— Start of MATERIAL PROVIDED —

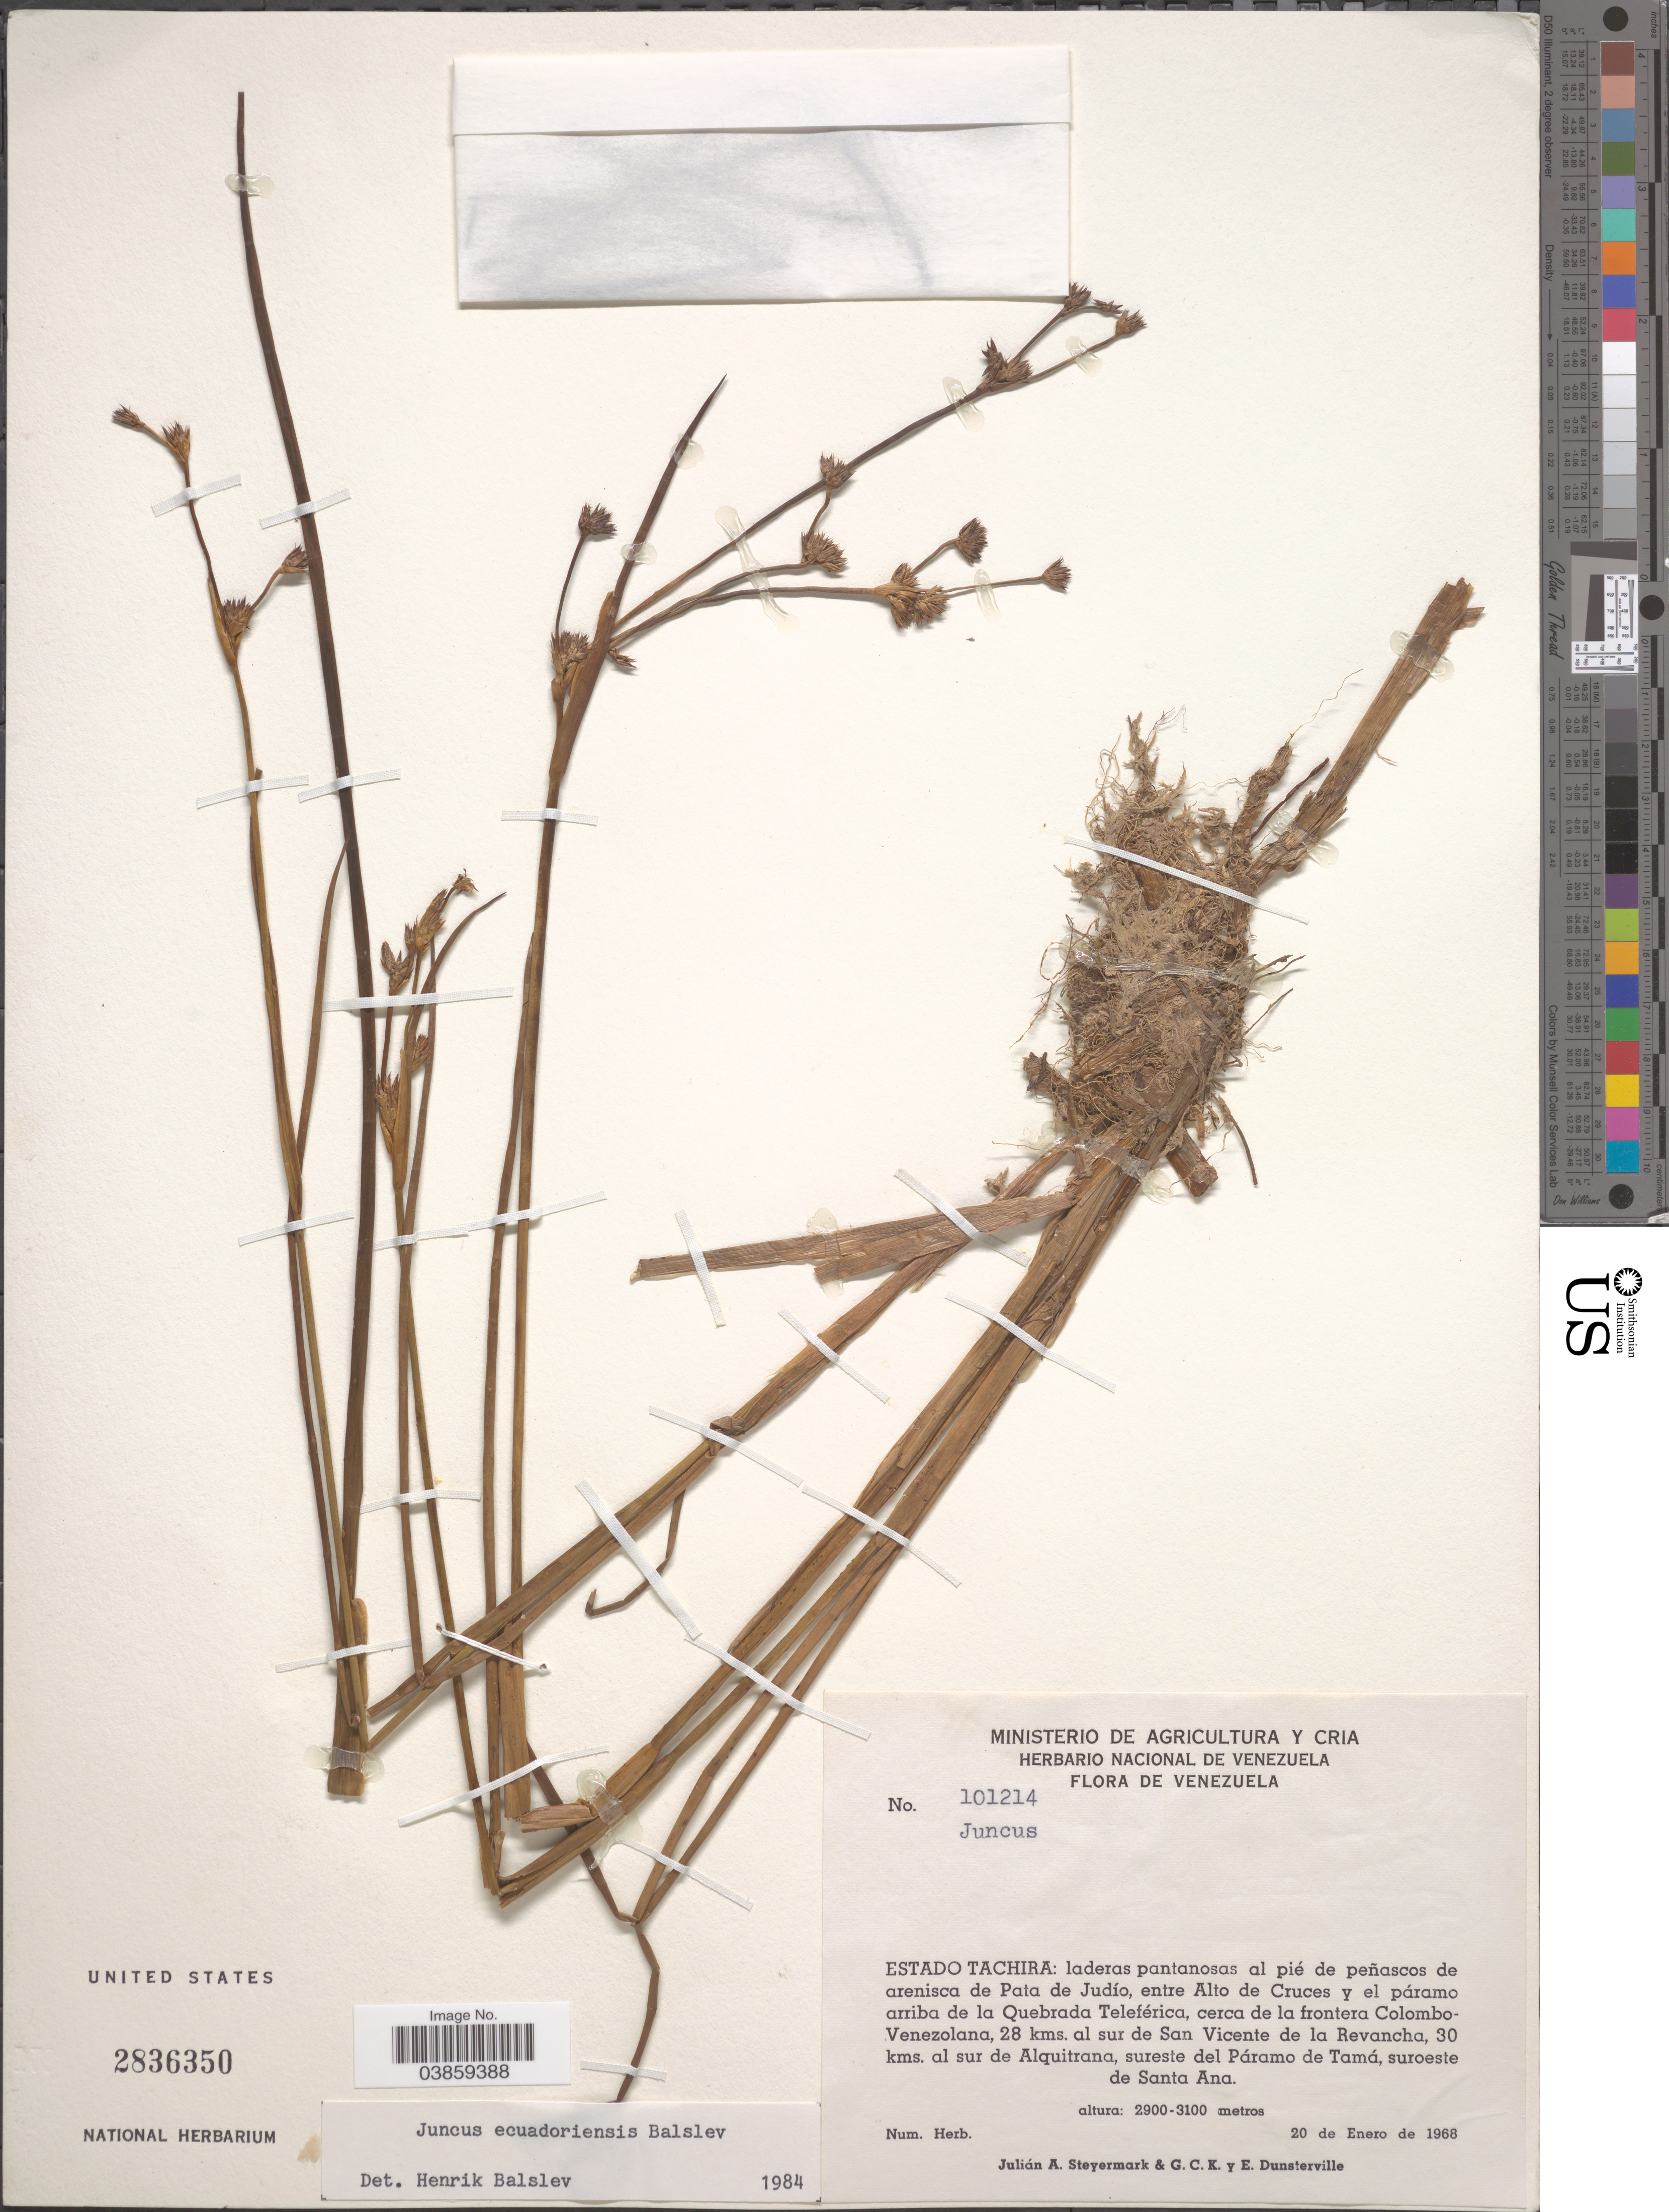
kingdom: Plantae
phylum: Tracheophyta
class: Liliopsida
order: Poales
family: Juncaceae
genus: Juncus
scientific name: Juncus ecuadoriensis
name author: Balslev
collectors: J. Steyermark, G. C. K. Dunsterville & E. Dunsterville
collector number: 101214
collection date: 1968-01-20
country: Venezuela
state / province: Tachira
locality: Laderas pantanosas al pié de pñascos de arenisca de Pata de Judío, entre Alto de Cruces y el páramo arriba de la Quebrada Telefßrica, cerca de la frontera Colombo-Venezolana, 28 kms. al sur de San Vicente de la Revancha, 30 kms. al sur de Alquitrana, sureste del Páramo de Tamá, suroeste de Santa Ana.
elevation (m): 2900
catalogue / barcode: US 2836350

— End of MATERIAL PROVIDED —

__TASK DETAILS__
Rewrite every line of the data above as a JSON list of strings, one string per line, with blank lines dropped. Leave the pictures out.

__RESPONSE TO THIS EXERCISE__
[
  "kingdom: Plantae",
  "phylum: Tracheophyta",
  "class: Liliopsida",
  "order: Poales",
  "family: Juncaceae",
  "genus: Juncus",
  "scientific name: Juncus ecuadoriensis",
  "name author: Balslev",
  "collectors: J. Steyermark, G. C. K. Dunsterville & E. Dunsterville",
  "collector number: 101214",
  "collection date: 1968-01-20",
  "country: Venezuela",
  "state / province: Tachira",
  "locality: Laderas pantanosas al pié de pñascos de arenisca de Pata de Judío, entre Alto de Cruces y el páramo arriba de la Quebrada Telefßrica, cerca de la frontera Colombo-Venezolana, 28 kms. al sur de San Vicente de la Revancha, 30 kms. al sur de Alquitrana, sureste del Páramo de Tamá, suroeste de Santa Ana.",
  "elevation (m): 2900",
  "catalogue / barcode: US 2836350"
]